■ Exercise inputs
────────────────

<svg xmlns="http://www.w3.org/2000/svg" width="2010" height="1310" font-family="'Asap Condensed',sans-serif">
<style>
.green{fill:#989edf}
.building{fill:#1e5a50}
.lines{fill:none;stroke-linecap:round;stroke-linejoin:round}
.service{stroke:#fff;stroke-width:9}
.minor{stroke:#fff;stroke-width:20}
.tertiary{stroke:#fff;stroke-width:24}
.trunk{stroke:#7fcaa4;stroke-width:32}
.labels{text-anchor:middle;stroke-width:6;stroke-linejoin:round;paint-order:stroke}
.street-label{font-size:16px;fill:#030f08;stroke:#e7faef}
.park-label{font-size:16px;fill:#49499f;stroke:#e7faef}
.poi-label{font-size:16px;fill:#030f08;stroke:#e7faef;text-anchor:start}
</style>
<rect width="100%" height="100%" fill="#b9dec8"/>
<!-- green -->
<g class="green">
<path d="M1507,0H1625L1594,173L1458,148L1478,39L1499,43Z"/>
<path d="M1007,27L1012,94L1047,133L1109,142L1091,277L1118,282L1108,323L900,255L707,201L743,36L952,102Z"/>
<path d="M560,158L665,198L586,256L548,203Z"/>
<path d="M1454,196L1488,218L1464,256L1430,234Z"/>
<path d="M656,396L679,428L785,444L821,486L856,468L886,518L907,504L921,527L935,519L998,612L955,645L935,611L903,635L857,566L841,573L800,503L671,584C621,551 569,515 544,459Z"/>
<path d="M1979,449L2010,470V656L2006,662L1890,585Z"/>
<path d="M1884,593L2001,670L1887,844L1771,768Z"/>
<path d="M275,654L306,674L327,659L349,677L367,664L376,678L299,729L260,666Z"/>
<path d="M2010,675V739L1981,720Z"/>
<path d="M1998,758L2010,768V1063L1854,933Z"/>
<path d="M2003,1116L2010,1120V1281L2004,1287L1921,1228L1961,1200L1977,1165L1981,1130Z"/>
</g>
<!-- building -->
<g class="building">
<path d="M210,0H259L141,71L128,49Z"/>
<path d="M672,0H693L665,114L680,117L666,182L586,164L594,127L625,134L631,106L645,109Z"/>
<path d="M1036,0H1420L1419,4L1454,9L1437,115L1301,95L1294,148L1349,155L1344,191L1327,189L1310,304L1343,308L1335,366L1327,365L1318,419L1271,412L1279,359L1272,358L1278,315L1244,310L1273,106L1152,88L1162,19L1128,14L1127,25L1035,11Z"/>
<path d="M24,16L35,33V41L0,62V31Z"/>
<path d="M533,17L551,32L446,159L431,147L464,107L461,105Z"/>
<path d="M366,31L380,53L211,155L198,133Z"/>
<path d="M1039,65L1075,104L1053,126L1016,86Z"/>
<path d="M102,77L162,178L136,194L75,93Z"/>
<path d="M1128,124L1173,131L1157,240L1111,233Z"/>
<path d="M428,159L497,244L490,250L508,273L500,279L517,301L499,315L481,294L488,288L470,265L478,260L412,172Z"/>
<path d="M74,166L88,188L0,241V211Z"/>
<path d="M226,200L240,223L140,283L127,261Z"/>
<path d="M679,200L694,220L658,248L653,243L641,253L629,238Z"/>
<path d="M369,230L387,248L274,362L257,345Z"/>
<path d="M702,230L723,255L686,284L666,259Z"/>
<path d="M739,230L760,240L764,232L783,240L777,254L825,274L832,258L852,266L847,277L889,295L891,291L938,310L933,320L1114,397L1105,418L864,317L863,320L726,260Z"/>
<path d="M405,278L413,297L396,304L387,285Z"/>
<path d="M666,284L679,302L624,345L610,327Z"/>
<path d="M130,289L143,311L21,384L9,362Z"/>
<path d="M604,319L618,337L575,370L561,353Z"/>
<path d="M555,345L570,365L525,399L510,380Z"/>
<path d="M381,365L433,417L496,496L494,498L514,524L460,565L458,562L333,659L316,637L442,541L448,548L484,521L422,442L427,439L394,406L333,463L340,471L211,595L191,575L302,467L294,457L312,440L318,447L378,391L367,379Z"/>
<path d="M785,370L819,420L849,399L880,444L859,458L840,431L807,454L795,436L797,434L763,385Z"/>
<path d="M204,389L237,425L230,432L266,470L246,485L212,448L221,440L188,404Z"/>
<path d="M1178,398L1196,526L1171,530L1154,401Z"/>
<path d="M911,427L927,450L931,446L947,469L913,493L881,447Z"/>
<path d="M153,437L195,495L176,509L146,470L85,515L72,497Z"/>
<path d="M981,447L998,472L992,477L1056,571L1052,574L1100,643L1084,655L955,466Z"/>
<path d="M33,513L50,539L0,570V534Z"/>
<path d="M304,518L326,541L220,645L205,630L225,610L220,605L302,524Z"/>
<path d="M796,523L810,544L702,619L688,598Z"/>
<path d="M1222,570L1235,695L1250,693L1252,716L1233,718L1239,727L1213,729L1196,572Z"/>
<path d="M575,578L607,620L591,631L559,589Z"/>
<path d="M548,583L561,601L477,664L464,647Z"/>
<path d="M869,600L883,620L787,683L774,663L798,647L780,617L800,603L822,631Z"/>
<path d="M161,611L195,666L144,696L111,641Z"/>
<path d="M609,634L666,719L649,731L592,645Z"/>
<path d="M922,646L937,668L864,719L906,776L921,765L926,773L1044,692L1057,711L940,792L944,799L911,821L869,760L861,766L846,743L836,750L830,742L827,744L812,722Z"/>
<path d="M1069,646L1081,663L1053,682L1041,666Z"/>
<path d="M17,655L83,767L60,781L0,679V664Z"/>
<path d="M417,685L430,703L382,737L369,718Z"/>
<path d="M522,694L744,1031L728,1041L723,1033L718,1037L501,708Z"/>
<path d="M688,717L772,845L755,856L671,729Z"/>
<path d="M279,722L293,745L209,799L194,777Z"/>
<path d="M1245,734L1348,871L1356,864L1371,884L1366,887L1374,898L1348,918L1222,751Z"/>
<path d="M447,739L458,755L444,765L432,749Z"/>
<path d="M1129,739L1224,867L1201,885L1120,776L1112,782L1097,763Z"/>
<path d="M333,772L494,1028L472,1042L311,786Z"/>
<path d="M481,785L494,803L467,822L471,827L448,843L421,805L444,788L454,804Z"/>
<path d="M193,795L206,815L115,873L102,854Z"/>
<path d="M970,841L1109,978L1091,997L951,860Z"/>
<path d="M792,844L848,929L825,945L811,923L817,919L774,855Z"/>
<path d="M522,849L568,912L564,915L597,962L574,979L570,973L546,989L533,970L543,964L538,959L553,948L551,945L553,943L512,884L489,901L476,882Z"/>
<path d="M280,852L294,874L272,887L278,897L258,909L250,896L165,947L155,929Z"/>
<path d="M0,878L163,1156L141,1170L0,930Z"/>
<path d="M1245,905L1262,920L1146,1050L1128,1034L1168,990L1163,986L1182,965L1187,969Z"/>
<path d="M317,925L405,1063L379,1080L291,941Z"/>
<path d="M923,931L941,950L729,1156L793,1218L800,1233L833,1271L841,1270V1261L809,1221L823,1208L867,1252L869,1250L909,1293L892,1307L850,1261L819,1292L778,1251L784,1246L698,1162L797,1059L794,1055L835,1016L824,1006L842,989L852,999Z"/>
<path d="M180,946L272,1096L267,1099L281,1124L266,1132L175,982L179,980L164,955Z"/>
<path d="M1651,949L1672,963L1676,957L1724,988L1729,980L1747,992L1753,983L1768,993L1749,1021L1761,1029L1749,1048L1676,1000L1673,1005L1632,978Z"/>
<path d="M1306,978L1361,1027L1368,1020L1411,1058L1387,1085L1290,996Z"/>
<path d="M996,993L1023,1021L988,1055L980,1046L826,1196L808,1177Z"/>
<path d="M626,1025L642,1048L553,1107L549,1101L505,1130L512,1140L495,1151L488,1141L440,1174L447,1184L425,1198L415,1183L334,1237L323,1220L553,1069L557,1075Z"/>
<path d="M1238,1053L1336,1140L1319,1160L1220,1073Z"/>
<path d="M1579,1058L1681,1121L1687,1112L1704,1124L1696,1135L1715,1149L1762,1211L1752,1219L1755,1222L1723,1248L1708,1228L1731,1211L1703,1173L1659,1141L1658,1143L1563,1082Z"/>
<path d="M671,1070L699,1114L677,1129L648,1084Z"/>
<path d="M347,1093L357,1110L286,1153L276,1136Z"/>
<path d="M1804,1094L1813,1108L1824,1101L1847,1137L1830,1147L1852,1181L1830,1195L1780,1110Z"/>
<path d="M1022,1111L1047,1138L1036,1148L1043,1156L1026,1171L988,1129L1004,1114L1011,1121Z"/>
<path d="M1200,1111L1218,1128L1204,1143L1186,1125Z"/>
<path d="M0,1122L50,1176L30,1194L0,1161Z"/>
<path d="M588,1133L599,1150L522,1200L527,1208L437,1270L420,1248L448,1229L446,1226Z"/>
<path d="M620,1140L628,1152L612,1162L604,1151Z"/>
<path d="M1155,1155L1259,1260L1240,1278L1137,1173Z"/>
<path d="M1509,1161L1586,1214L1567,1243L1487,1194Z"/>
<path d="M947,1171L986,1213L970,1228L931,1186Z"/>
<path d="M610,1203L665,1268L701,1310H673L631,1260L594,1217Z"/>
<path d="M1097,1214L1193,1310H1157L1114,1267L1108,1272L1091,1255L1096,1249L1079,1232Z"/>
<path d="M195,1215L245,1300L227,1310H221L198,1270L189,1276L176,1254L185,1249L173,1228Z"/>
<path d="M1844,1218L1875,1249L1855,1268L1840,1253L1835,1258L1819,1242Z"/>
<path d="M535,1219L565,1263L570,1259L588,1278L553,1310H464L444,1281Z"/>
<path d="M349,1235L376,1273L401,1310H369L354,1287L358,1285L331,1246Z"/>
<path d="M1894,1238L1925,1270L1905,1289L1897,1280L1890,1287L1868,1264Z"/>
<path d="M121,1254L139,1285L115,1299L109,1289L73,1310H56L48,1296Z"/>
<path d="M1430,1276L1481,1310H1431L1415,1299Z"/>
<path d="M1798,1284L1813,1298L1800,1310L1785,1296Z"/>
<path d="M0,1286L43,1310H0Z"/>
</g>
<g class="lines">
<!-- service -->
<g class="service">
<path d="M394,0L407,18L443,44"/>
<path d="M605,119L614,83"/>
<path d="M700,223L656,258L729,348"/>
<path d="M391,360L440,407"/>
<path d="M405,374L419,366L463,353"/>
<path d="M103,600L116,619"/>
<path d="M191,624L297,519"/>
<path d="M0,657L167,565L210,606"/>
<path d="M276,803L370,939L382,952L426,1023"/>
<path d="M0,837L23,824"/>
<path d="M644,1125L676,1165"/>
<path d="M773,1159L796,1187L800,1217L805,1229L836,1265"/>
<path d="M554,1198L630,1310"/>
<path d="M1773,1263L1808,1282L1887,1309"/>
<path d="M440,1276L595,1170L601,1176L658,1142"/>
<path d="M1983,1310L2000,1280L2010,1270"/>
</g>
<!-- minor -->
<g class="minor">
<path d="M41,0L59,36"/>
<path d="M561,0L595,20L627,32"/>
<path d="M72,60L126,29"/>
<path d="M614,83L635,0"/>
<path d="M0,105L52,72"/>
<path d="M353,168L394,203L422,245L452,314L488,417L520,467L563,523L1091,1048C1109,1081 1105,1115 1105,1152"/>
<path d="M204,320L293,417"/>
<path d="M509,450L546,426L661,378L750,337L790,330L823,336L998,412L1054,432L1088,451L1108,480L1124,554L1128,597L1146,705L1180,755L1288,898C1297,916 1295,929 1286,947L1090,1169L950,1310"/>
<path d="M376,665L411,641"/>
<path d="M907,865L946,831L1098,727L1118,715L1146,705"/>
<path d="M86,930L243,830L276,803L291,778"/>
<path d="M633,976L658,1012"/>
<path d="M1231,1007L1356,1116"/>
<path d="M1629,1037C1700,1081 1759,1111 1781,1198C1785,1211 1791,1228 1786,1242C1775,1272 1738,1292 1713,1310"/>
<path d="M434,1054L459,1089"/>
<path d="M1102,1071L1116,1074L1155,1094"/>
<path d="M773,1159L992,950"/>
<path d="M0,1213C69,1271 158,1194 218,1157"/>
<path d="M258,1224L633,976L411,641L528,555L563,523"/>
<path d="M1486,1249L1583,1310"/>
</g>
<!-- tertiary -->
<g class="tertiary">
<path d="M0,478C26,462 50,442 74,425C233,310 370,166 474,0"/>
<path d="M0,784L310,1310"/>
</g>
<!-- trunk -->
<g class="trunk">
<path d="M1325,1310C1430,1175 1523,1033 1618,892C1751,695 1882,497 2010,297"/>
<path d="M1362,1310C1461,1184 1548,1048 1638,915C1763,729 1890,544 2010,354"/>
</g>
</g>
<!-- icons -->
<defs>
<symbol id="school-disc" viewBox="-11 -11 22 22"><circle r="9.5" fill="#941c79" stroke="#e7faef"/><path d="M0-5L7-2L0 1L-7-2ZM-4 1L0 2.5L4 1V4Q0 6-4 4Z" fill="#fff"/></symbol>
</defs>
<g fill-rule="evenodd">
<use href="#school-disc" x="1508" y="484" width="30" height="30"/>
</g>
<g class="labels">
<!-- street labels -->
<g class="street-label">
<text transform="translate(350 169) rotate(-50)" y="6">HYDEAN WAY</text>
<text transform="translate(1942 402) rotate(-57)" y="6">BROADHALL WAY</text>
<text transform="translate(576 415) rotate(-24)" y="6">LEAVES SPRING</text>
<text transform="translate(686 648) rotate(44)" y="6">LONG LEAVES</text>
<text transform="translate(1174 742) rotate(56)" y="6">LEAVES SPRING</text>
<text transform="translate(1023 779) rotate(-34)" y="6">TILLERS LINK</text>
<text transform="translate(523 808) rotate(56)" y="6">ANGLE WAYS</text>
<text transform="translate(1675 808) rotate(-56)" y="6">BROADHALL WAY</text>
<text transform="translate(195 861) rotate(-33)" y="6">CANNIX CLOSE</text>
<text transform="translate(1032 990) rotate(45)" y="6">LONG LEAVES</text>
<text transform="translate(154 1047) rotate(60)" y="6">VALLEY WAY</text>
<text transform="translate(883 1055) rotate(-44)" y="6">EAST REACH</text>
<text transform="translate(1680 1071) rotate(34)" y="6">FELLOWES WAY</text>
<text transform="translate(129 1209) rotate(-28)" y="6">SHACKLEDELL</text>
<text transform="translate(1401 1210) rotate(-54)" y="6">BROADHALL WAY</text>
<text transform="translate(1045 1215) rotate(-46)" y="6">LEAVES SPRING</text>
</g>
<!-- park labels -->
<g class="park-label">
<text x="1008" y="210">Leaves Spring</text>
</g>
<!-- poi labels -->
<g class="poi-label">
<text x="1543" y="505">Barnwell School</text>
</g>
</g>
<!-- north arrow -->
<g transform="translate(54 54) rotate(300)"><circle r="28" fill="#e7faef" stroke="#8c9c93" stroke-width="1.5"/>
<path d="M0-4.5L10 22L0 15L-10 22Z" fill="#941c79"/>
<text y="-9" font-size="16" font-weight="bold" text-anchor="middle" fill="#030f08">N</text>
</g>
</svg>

────────────────

■ Requirement
Please show every line of the entries above that contains the word "lines".

■ Result of this exercise
.lines{fill:none;stroke-linecap:round;stroke-linejoin:round}
<g class="lines">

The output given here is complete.